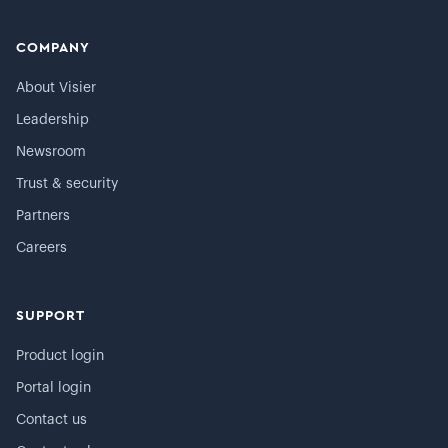
COMPANY
About Visier
Leadership
Newsroom
Trust & security
Partners
Careers
SUPPORT
Product login
Portal login
Contact us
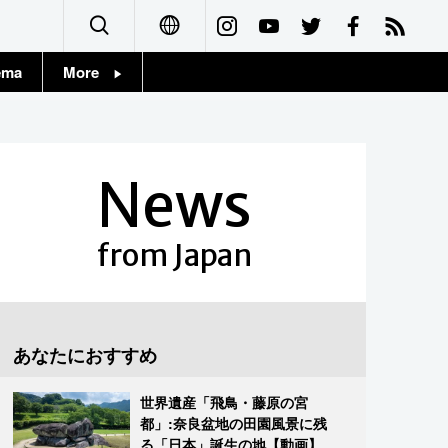
ema
More
English
Topics
简体字
Images
News
繁體字
People
Français
from Japan
東京
Español
お知らせ
العربية
あなたにおすすめ
Русский
世界遺産「飛鳥・藤原の宮
都」:奈良盆地の田園風景に残
る「日本」誕生の地【動画】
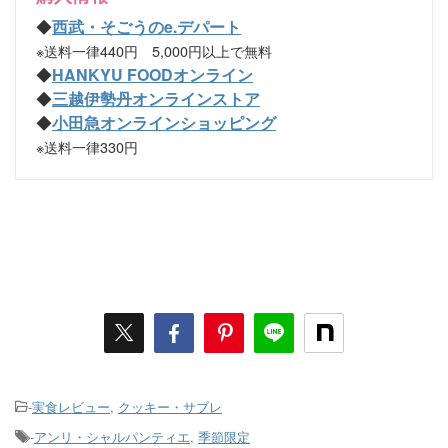
◆
西武・そごうのe.デパート
※送料一律440円 5,000円以上で無料
◆
HANKYU FOODオンライン
◆
三越伊勢丹オンラインストア
◆
小田急オンラインショッピング
※送料一律330円
-
実食レビュー
,
クッキー・サブレ
-
アンリ・シャルパンティエ
,
季節限定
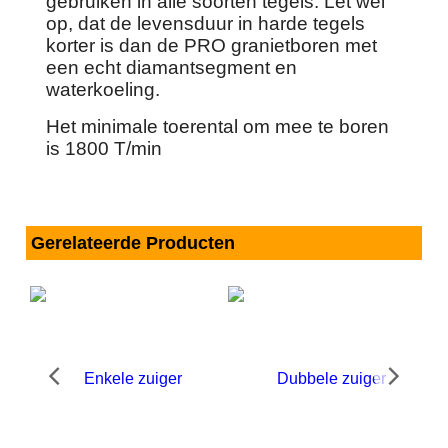
gebruiken in alle soorten tegels. Let wel
op, dat de levensduur in harde tegels
korter is dan de PRO granietboren met
een echt diamantsegment en
waterkoeling.
Het minimale toerental om mee te boren
is 1800 T/min
Gerelateerde Producten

──────────

Request:
Reproduce all of the text in the material above word for word and in its original order, leaving out the pictures.

Response to the exercise:
COMPANY
About Visier
Leadership
Newsroom
Trust & security
Partners
Careers
SUPPORT
Product login
Portal login
Contact us
ema
More
English
Topics
简体字
Images
News
繁體字
People
Français
from Japan
東京
Español
お知らせ
العربية
あなたにおすすめ
Русский
世界遺産「飛鳥・藤原の宮
都」:奈良盆地の田園風景に残
る「日本」誕生の地【動画】
◆
西武・そごうのe.デパート
※送料一律440円 5,000円以上で無料
◆
HANKYU FOODオンライン
◆
三越伊勢丹オンラインストア
◆
小田急オンラインショッピング
※送料一律330円
-
実食レビュー
,
クッキー・サブレ
-
アンリ・シャルパンティエ
,
季節限定
gebruiken in alle soorten tegels. Let wel
op, dat de levensduur in harde tegels
korter is dan de PRO granietboren met
een echt diamantsegment en
waterkoeling.
Het minimale toerental om mee te boren
is 1800 T/min
Gerelateerde Producten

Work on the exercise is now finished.